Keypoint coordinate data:
*** Begin section ***

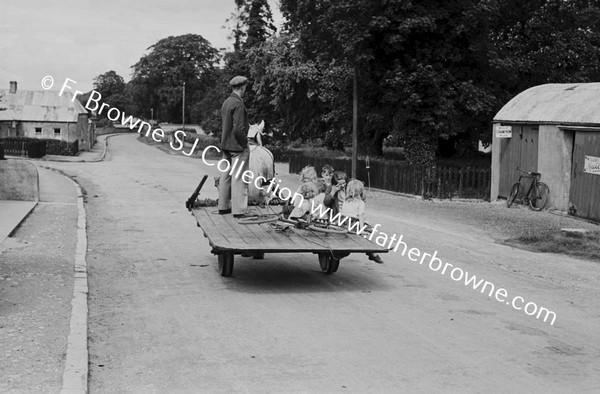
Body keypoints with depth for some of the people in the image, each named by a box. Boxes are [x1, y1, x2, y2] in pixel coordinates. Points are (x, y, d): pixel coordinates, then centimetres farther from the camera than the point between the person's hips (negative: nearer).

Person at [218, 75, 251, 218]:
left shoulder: (226, 102, 10)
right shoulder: (238, 104, -18)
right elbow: (239, 129, -23)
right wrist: (244, 143, -11)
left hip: (226, 145, 9)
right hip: (237, 147, -9)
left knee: (226, 176, 14)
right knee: (239, 178, -4)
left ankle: (223, 206, 22)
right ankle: (238, 210, -3)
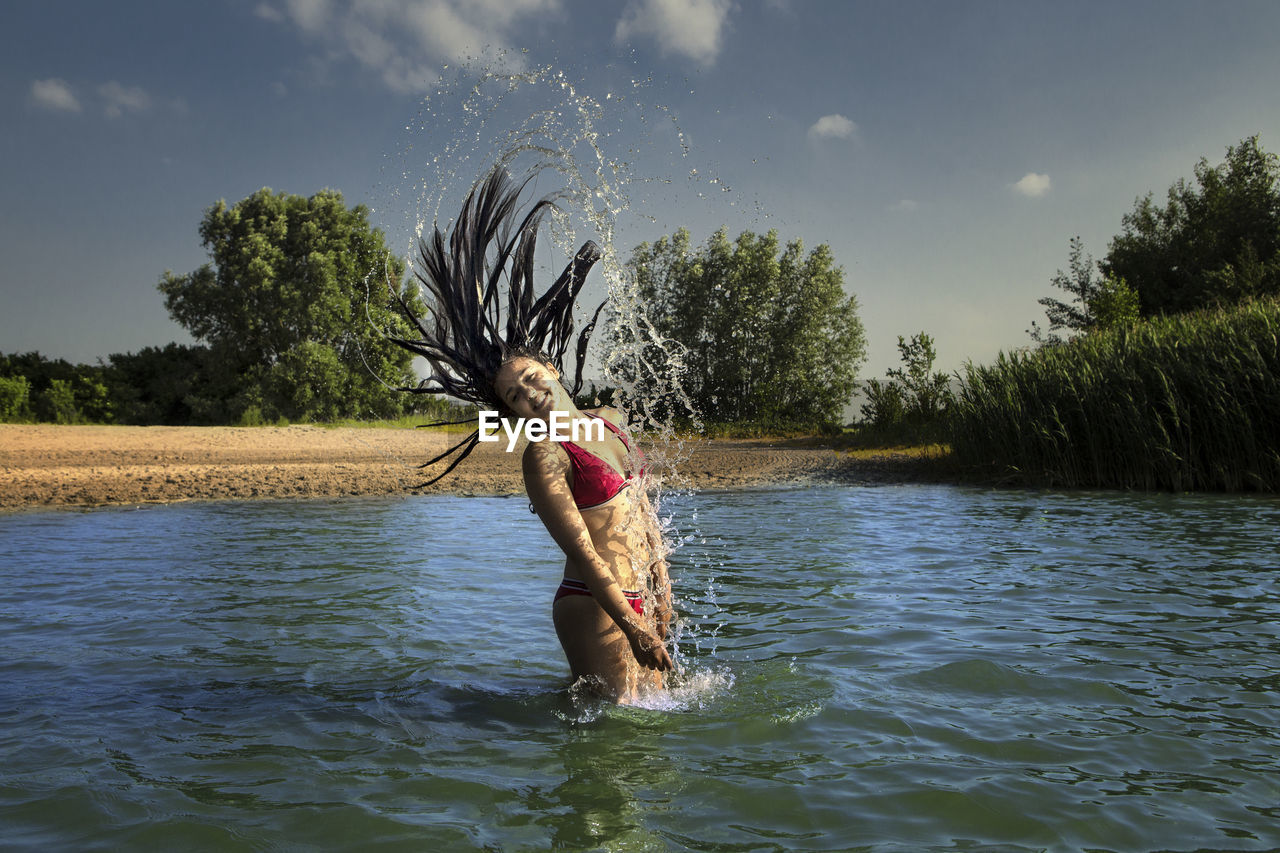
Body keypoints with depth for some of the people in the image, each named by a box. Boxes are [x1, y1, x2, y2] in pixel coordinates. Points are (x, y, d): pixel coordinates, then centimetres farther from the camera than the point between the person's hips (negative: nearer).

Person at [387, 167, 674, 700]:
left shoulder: (609, 421, 7)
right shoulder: (543, 457, -15)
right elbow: (582, 551, -18)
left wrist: (661, 586, 14)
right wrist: (632, 629, -18)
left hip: (642, 597, 8)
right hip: (595, 610, -8)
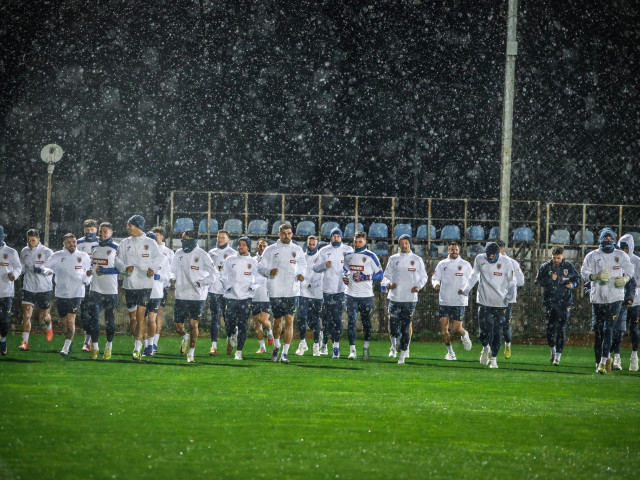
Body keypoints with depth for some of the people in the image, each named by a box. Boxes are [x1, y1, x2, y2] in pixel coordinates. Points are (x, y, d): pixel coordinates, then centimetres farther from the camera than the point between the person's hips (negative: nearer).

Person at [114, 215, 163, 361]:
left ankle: (137, 348, -15)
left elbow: (158, 258, 7)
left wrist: (153, 269, -13)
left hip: (145, 283, -3)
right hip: (130, 283, 3)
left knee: (140, 315, -12)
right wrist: (125, 268, -15)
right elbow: (118, 260, 6)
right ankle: (138, 342, 27)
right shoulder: (125, 243, 9)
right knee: (132, 316, 8)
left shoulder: (150, 243, 2)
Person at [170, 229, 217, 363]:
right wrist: (173, 278, -3)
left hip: (197, 296, -4)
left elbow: (215, 275, -4)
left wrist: (202, 282, -17)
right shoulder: (179, 254, 8)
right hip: (181, 295, 4)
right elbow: (173, 270, 20)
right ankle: (185, 337, 40)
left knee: (193, 324, -10)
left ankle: (191, 353, 4)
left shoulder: (202, 255, -5)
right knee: (178, 327, 5)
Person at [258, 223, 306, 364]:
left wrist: (300, 274, -2)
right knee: (277, 321, 7)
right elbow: (260, 267, 4)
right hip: (276, 290, -1)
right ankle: (276, 345, 33)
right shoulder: (270, 250, 4)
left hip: (292, 290, 1)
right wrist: (269, 272, -18)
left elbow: (302, 265, 20)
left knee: (289, 321, -8)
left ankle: (285, 352, -5)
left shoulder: (297, 250, 10)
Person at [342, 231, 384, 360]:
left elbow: (380, 274, -2)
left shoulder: (370, 256, -2)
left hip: (366, 295, -2)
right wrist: (344, 275, 7)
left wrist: (365, 277, -14)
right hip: (351, 294, 2)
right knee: (351, 321, -6)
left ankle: (366, 347, 21)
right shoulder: (348, 255, 10)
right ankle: (352, 350, -5)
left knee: (366, 322, 6)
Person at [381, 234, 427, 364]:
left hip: (410, 298, -1)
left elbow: (424, 276, 14)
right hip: (395, 298, 1)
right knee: (393, 327, -5)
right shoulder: (393, 259, 9)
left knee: (405, 328, -2)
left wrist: (418, 286, -5)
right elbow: (386, 275, 12)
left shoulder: (417, 260, 7)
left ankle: (403, 353, 4)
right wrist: (388, 283, -10)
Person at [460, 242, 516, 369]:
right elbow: (474, 276, 16)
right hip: (484, 301, 0)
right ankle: (485, 348, 25)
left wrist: (510, 294, -10)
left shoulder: (506, 262, -4)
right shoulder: (480, 260, 0)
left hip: (500, 302, 0)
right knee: (485, 332, -7)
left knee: (497, 332, 0)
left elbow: (511, 281, 6)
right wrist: (466, 290, 10)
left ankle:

*** End section ***

Task statement: Can you quote all the rows above word for word, leaving out the pictures?

Final answer:
Body keypoints with depth for some of the people in the image, each named by a box. Boxes are [x1, y1, x2, y2] in pixel coordinates. Points are (x, y, d): pixel coordinates, then centimetres farther from the camera than the point between the person's hips (negative: nearer).

Person at [218, 75, 251, 218]:
left shoulder: (226, 102, 10)
right shoulder: (238, 104, -18)
right elbow: (239, 129, -23)
right wrist: (244, 143, -11)
left hip: (226, 145, 9)
right hip: (237, 147, -9)
left knee: (226, 176, 14)
right knee: (239, 178, -4)
left ankle: (223, 206, 22)
right ankle: (238, 210, -3)
Body keypoints with depth for some of the people in the image, each named by a box. Boxes are [x1, y1, x2, y2] in pixel coordinates. Points are (x, y, d): pixel coordinates, then centimetres farther from the camera than the point between the person's hips (negative: nearer).

Person at [387, 167, 674, 700]:
left shoulder: (609, 421, 7)
right shoulder: (543, 457, -15)
right elbow: (582, 551, -18)
left wrist: (661, 586, 14)
right wrist: (632, 629, -18)
left hip: (642, 597, 8)
right hip: (595, 610, -8)
Body keypoints with depth for some of the people in the image, each named by a box. Boxes are [x1, y1, x2, y2] in pixel coordinates. Points are (x, y, d): pixel coordinates, then centimetres farther from the camera than the point between the person's hips (negative: nearer).

Person at [114, 215, 163, 361]:
left ankle: (137, 348, -15)
left elbow: (158, 258, 7)
left wrist: (153, 269, -13)
left hip: (145, 283, -3)
right hip: (130, 283, 3)
left knee: (140, 315, -12)
right wrist: (125, 268, -15)
right elbow: (118, 260, 6)
right ankle: (138, 342, 27)
right shoulder: (125, 243, 9)
right knee: (132, 316, 8)
left shoulder: (150, 243, 2)
Person at [170, 229, 217, 363]:
right wrist: (173, 278, -3)
left hip: (197, 296, -4)
left elbow: (215, 275, -4)
left wrist: (202, 282, -17)
right shoulder: (179, 254, 8)
right hip: (181, 295, 4)
right elbow: (173, 270, 20)
right ankle: (185, 337, 40)
left knee: (193, 324, -10)
left ankle: (191, 353, 4)
left shoulder: (202, 255, -5)
right knee: (178, 327, 5)
Person at [258, 223, 306, 364]:
left wrist: (300, 274, -2)
right knee: (277, 321, 7)
right elbow: (260, 267, 4)
right hip: (276, 290, -1)
right ankle: (276, 345, 33)
right shoulder: (270, 250, 4)
left hip: (292, 290, 1)
right wrist: (269, 272, -18)
left elbow: (302, 265, 20)
left knee: (289, 321, -8)
left ankle: (285, 352, -5)
left shoulder: (297, 250, 10)
Person at [342, 231, 384, 360]:
left elbow: (380, 274, -2)
left shoulder: (370, 256, -2)
left hip: (366, 295, -2)
right wrist: (344, 275, 7)
left wrist: (365, 277, -14)
right hip: (351, 294, 2)
right knee: (351, 321, -6)
left ankle: (366, 347, 21)
right shoulder: (348, 255, 10)
right ankle: (352, 350, -5)
left knee: (366, 322, 6)
Person at [381, 234, 427, 364]:
left hip: (410, 298, -1)
left elbow: (424, 276, 14)
right hip: (395, 298, 1)
right knee: (393, 327, -5)
right shoulder: (393, 259, 9)
left knee: (405, 328, -2)
left wrist: (418, 286, -5)
right elbow: (386, 275, 12)
left shoulder: (417, 260, 7)
left ankle: (403, 353, 4)
right wrist: (388, 283, -10)
Person at [460, 242, 516, 369]:
right elbow: (474, 276, 16)
right hip: (484, 301, 0)
right ankle: (485, 348, 25)
left wrist: (510, 294, -10)
left shoulder: (506, 262, -4)
right shoulder: (480, 260, 0)
left hip: (500, 302, 0)
right knee: (485, 332, -7)
left knee: (497, 332, 0)
left elbow: (511, 281, 6)
right wrist: (466, 290, 10)
left ankle:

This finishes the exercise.